• _Text segment_:
In conclusion, the magistrate court arbitrarily disregarded the uncontroverted facts that showed M.G. had proven by a preponderance of the evidence that C.H.'s actions constituted stalking. We reverse and remand with directions to enter a final protection from stalking order against C.H.
Did the magistrate court's arbitrary trial time limits violate M.G.'s due process rights?
M.G. argues that the magistrate court hearing protection cases in Johnson County has issued a standing order limiting all trials to 20 minutes per side. She included in her Appendix a document titled "Protection Trial Procedures." But that document is not in the record on appeal. See Supreme Court Rule 6.02(b) (2023 Kan. S.Ct. R. at 36) (the optional appendix can contain only limited extracts from the record). The agreed statement of proceedings that was filed pursuant to Supreme Court Rule 3.04 includes a statement that the "Trial Court has a local court rule establishing a time limit for all protection cases." But it does not state what the time limit is. Further, this issue was not raised in the lower court.
M.G. argues that we can consider the argument for the first time on appeal because "[c]onsideration of this issue is necessary to serve the ends of justice and prevent denial of fundamental rights to due process." There are limited exceptions to the general rule that appellate courts cannot consider constitutional issues raised for the first time on appeal. State v. Godfrey, 301 Kan. 1041, 1043, 350 P.3d 1068 (2015). But an appellant must include an explanation as to "why the issue is properly before the court." Supreme Court Rule 6.02(a)(5) (2023 Kan. S.Ct. R. at 36). The three recognized exceptions are:
"'(1) The newly asserted claim involves only a question of law arising on proved or admitted facts and is determinative of the case; (2) consideration of the claim is necessary to serve the ends of justice or to prevent the denial of fundamental rights; or (3) the district court is right for the wrong reason.' [Citations omitted.]" Godfrey, 301 Kan. at 1043.

• _Complete the following_:
1 – Can you reproduce the court opinion word for word, everything from "In conclusion, the" down to "due process rights?"?
2 – How would the court opinion go on after its last sentence? Write the next part.
The records that follow are separate material and are not part of the court opinion.

• _Extracted material_:
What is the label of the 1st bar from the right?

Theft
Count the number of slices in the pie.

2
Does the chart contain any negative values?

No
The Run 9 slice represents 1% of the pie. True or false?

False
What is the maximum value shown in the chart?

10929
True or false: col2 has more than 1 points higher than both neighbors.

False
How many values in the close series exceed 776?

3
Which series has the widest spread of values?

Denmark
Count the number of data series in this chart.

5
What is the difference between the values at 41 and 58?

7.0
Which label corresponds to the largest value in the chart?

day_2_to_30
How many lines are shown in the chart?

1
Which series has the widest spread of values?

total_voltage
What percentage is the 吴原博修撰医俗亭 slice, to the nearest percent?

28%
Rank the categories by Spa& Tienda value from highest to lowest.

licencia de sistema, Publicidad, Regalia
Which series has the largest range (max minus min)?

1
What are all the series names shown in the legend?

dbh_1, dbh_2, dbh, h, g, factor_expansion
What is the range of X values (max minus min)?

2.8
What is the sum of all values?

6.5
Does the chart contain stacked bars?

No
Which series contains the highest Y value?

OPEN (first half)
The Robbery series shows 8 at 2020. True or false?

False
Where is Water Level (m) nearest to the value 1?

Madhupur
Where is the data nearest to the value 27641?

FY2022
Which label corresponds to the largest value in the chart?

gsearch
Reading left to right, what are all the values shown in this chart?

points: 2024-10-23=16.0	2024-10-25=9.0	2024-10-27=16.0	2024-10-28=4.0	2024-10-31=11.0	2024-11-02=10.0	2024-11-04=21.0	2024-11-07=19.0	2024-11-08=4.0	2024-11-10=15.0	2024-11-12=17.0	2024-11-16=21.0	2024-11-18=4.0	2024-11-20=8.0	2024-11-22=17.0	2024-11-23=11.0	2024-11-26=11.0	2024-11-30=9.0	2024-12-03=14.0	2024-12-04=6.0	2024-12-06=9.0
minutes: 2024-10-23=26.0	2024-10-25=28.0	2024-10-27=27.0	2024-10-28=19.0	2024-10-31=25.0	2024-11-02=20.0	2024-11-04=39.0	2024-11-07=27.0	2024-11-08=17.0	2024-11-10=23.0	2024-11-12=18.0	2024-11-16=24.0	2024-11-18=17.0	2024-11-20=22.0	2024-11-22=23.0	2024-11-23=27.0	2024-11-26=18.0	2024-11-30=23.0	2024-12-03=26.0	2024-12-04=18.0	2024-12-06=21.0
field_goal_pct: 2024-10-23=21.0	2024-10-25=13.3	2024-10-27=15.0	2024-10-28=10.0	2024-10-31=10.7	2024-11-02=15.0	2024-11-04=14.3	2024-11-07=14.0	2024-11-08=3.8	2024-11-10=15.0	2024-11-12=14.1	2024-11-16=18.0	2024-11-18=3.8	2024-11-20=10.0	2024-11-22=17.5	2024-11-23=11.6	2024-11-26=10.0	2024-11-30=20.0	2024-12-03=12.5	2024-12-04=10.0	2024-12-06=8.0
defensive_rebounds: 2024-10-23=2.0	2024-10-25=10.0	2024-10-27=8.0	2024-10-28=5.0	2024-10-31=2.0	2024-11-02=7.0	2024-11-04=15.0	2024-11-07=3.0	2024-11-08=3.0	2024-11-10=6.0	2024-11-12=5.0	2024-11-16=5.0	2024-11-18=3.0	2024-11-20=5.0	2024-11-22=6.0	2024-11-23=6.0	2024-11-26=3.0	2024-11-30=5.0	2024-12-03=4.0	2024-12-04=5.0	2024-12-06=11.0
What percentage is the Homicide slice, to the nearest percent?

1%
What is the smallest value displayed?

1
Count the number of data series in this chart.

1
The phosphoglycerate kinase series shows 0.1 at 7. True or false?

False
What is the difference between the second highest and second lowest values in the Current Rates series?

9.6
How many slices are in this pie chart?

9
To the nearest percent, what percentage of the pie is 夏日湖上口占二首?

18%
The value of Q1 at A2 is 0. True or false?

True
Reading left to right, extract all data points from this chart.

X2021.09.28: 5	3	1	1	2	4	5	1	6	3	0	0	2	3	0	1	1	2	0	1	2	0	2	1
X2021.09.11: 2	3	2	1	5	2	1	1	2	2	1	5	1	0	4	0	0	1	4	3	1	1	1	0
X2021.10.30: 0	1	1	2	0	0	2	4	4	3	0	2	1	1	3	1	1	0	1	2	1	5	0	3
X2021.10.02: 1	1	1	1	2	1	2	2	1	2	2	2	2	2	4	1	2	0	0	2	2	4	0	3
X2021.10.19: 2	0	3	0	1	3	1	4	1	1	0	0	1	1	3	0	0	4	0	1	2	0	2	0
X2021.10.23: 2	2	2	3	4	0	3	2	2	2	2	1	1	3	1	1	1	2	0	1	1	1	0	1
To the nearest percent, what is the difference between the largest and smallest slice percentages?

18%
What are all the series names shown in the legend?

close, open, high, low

• _Answers to the tasks_:
1 –
In conclusion, the magistrate court arbitrarily disregarded the uncontroverted facts that showed M.G. had proven by a preponderance of the evidence that C.H.'s actions constituted stalking. We reverse and remand with directions to enter a final protection from stalking order against C.H.
Did the magistrate court's arbitrary trial time limits violate M.G.'s due process rights?

2 –
M.G. argues that we should consider the issue because "it affects a fundamental right of [M.G.]" and "because this is the standing order of a magistrate court which presides over a high-volume caseload with pro se litigants, consideration of this issue is necessary to protect fundamental rights of others." M.G. fails to explain why she did not raise this issue below. And to consider this issue would require the development of facts outside our appellate record. For those reasons, we will not exercise our discretion to hear this claim. See State v. Gray, 311 Kan. 164, 170, 459 P.3d 165 (2020) (The decision to review an unpreserved claim under an exception is a prudential one.). Thus, we decline M.G.'s invitation to consider this issue for the first time on appeal.
Reversed and remanded with directions.